2) Es liegt ein entgeltliches Geschäft mit gültigem Titel vor (Kauf).
3) Das Auto ist eine bewegliche körperliche Sache und nicht gestohlen.
4) Willi hält Harry gutgläubig für den Verfügungsbefugten (leichte FL im HR irrelevant!).
 Willi erwirbt originär Eigentum am Wagen.
Fall 99
Jo (Bürge) ist gegenüber der Bank (Unternehmer) Verbraucher iSd KSchG. Es liegt ein
Verbrauchergeschäft vor.
Verbraucher, die einer fremden Schuld als Bürge (oder Garant..) beitreten, heißen
Interzedenten und sind nach § 25 KSchG besonders schutzwürdig:
Gem § 25c KSchG trifft die Bank (Gläubiger) eine besondere Warnpflicht des Bürgen (Jo),
wenn sie erkennen muss, dass der Schuldner (Hans) seine Verbindlichkeit (300.000,- öS)
voraussichtlich nicht bezahlen kann. Die Bank hat in diesem Fall diese Warnpflicht
unterlassen. Sie muss daher beweisen können, dass Jo (Verbraucher) auch dann die
Bürgschaft übernommen hätte, wenn er von der wirtschaftlichen Lage des Hans (Schuldners)
gewusst hätte (Beweislastumkehr). Das ist hier jedoch ohnenhin aus dem SV anzunehmen.

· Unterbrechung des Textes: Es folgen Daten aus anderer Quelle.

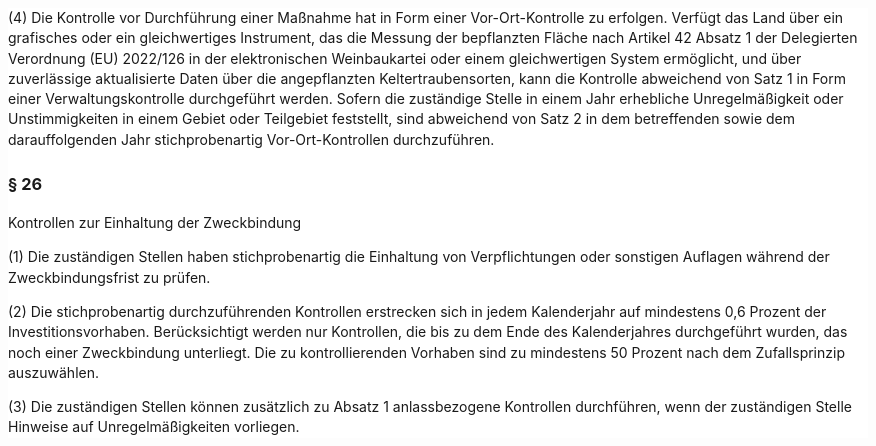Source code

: </div>

<div class="jurAbsatz">

(4) Die Kontrolle vor Durchführung einer Maßnahme hat in Form einer
Vor-Ort-Kontrolle zu erfolgen. Verfügt das Land über ein grafisches oder
ein gleichwertiges Instrument, das die Messung der bepflanzten Fläche
nach Artikel 42 Absatz 1 der Delegierten Verordnung (EU) 2022/126 in der
elektronischen Weinbaukartei oder einem gleichwertigen System
ermöglicht, und über zuverlässige aktualisierte Daten über die
angepflanzten Keltertraubensorten, kann die Kontrolle abweichend von
Satz 1 in Form einer Verwaltungskontrolle durchgeführt werden. Sofern
die zuständige Stelle in einem Jahr erhebliche Unregelmäßigkeit oder
Unstimmigkeiten in einem Gebiet oder Teilgebiet feststellt, sind
abweichend von Satz 2 in dem betreffenden sowie dem darauffolgenden Jahr
stichprobenartig Vor-Ort-Kontrollen durchzuführen.

</div>

</div>

</div>

</div>

<span id="BJNR1300B0023BJNE002701125.html"></span>

### § 26  
Kontrollen zur Einhaltung der Zweckbindung

<div>

<div class="jnhtml">

<div>

<div class="jurAbsatz">

(1) Die zuständigen Stellen haben stichprobenartig die Einhaltung von
Verpflichtungen oder sonstigen Auflagen während der Zweckbindungsfrist
zu prüfen.

</div>

<div class="jurAbsatz">

(2) Die stichprobenartig durchzuführenden Kontrollen erstrecken sich in
jedem Kalenderjahr auf mindestens 0,6 Prozent der Investitionsvorhaben.
Berücksichtigt werden nur Kontrollen, die bis zu dem Ende des
Kalenderjahres durchgeführt wurden, das noch einer Zweckbindung
unterliegt. Die zu kontrollierenden Vorhaben sind zu mindestens 50
Prozent nach dem Zufallsprinzip auszuwählen.

</div>

<div class="jurAbsatz">

(3) Die zuständigen Stellen können zusätzlich zu Absatz 1 anlassbezogene
Kontrollen durchführen, wenn der zuständigen Stelle Hinweise auf
Unregelmäßigkeiten vorliegen.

(Jo ist der Freund von Hans´ Tochter!).
§ 25d KSchG sieht jedoch für Verbraucher, die trotz ihrer eigenen schlechten wirtschaftlichen
Situation als Interzedenten einer fremden Schuld beigetreten sind, ein richterliches
Mäßigungsrecht der Schuld vor. Jo ist einkommens- und vermögenslos. Das Gericht kann
seine Verpflichtung evtl. sogar völlig erlassen.